[朝日新聞書評ボツ本][書評]地井『漁師はなぜ海を向いて住むのか』:おもしろいんだが、自戒しつつも変な都会人妄想にはまるのが……

漁師はなぜ、海を向いて住むのか?

漁師はなぜ、海を向いて住むのか?

この本はぼく以外の人が落札しているので、ひょっとしたら書評は出るかもしれない。だから厳密にはボツというわけじゃない。単にぼくが自分の興味をもって読んだんだけれど、ぼくならボツにするだろうというだけ。

これは漁村のあり方についてずっと研究してきた地井昭夫の遺稿というか研究の成果をまとめたもの。とってもおもしろい。船小屋の作り方とかいろんな実地のフィールド研究は楽しいし、意外性もある。あるんだが……

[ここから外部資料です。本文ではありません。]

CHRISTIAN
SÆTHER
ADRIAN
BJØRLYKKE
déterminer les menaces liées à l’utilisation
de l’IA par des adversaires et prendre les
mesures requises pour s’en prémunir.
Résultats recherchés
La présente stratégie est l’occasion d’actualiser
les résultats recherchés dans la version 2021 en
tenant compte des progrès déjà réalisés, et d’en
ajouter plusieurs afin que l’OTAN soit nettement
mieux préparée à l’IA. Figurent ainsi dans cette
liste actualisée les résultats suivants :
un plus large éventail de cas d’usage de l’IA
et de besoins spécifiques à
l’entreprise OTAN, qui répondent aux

地井は、自分がやってはいけないと本書の中で自戒している変な妄想を、すぐにやりはじめてしまう。この本書の題名、漁師はなぜ海を向いて住むのか、という質問に対し、そりゃ船出しやすいようにだろうとか、海の状態を見たいからだろう考えるのが普通なんだけど、地井はそうではないという。いまなら通信機器で海の状態くらい陸からでもすぐわかる。本当の理由は、漁民が竜宮城に向かっていたいからだ(!!!)と主張する (p.72-73)。

竜宮城……えーと、あのー、あなたその現地で調査していまそこで暮らしている漁師たちにも話聞いてるんですよねえ。その人たちが一人でもそんなこと言ったんでしょうか? 堅実な集落建築調査が、こうした一言で突然妄想の世界に突入してしまう。

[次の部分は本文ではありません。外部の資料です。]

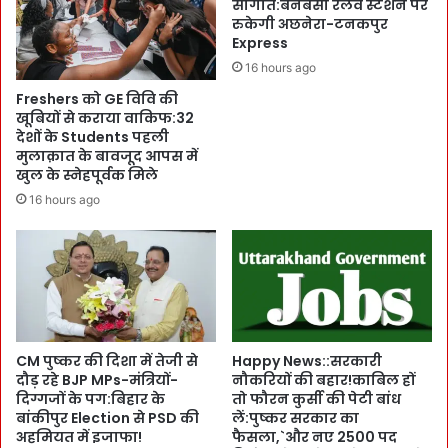
सौगात:बनबसा रेलवे स्टेशन पर
न
C
रुकेगी अछनेरा-टनकपुर
-
M
Express
सु
पु
16 hours ago
र
ष्क
Freshers को GE विवि की
क्षा
र
खूबियों से कराया वाकिफ:32
को
के
देशों के Students पहली
T
हा
मुलाक़ात के बावजूद आपस में
o
थों
खुल के स्नेहपूर्वक मिले
p
5
16 hours ago
P
0
r
-
i
5
o
0
r
ला
i
ख
t
का
y
ई
CM पुष्कर की दिशा में तेजी से
Happy News::सरकारी
दें
ना
दौड़ रहे BJP MPs-मंत्रियों-
नौकरियों की बहार!काबिल हों
:
दिग्गजों के पग:बिहार के
तो फौरन कुर्सी की पेटी बांध
म
D
बांकीपुर Election से PSD की
लें:पुष्कर सरकार का
:
अहमियत में इजाफा!
फैसला,`और नए 2500 पद
I
बै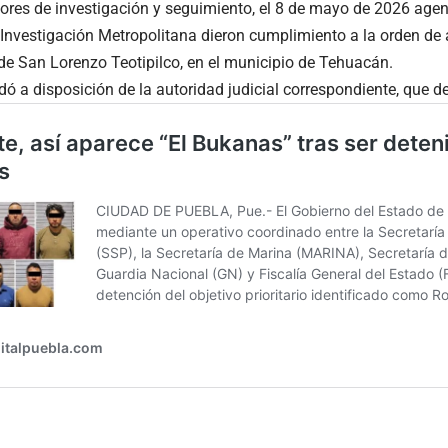
ores de investigación y seguimiento, el 8 de mayo de 2026 agen
e Investigación Metropolitana dieron cumplimiento a la orden de
e San Lorenzo Teotipilco, en el municipio de Tehuacán.
dó a disposición de la autoridad judicial correspondiente, que de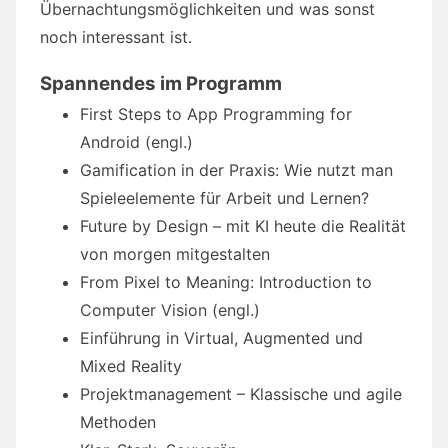
Übernachtungsmöglichkeiten und was sonst
noch interessant ist.
Spannendes im Programm
First Steps to App Programming for
Android (engl.)
Gamification in der Praxis: Wie nutzt man
Spieleelemente für Arbeit und Lernen?
Future by Design – mit KI heute die Realität
von morgen mitgestalten
From Pixel to Meaning: Introduction to
Computer Vision (engl.)
Einführung in Virtual, Augmented und
Mixed Reality
Projektmanagement – Klassische und agile
Methoden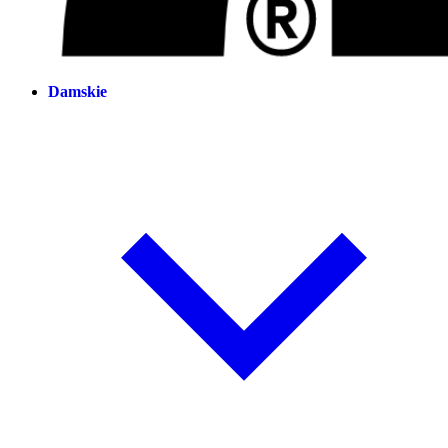
Damskie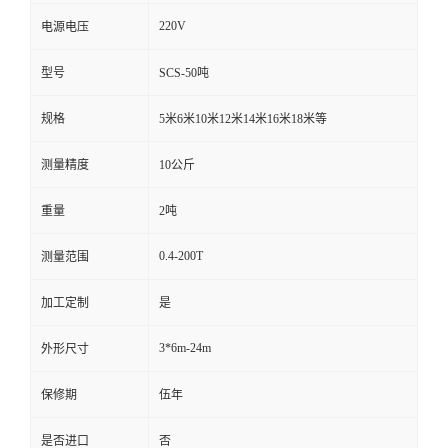
220V
电源电压
型号
SCS-50吨
规格
5米6米10米12米14米16米18米等
测量精度
10公斤
重量
2吨
0.4-200T
测量范围
加工定制
是
3*6m-24m
外形尺寸
保修期
伍年
是否进口
否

こうした変なロマンチシズム的理解については、地井自身がp.28で強く戒めているのに。それがすぐにこんな話に落ちてしまうとは。そしてずっと本書は最後までその都会人ロマンチシズム妄想が爆発し続ける。農村の建築は地元の大工が担わねばならないんだそうだ。それは結構。でも経済優先の思想のためにそれができず農村が破壊されているとか。そうですか。ではどうしろと? 農村の人に無理矢理高い(そしておそらくは利便性も低い)住宅を建てるように強制するんですか? 農村の人がなんでそんな妄想のために犠牲にならなきゃいけないんですか?

フィールド調査の部分はとてもおもしろいし、漁村がいろいろな条件変化に伴って変貌していく様も実に勉強になる。でもそれは結局、人々がその土地の条件に大していかに合理的に反応したか、ということをぼくは示していると思う。漁業権とか入会地とかも、実は経済合理性を持つんだ、というのはエリノア・オストロムの研究ですわな。かつて人々が重視していた条件は何か、というのはある。神様とか信仰が重視された部分もあるだろう。そこには、いまのぼくたちがまだ理解していない隠れた合理性があるのかもしれない。だからそれを現代に活かせ、というならまだわからなくもないんだが……一方でそれは、外部の研究者があれこれ口出しすべきことなのか?

さっきも引いた28ページの、変なロマン主義に陥るまいとする決意のところでは本当に期待したんだが、それがすぐに崩れてしまって残念。それがなければいい本なんだが……一方で、それがなければ地井はこの研究をしなかっただろうし、複雑な気分。そして多くの読者は、地道な研究部分よりはそうした幻想のほうに強く反応して本書を評価することも予想できるので、なんとも頭が痛いところ。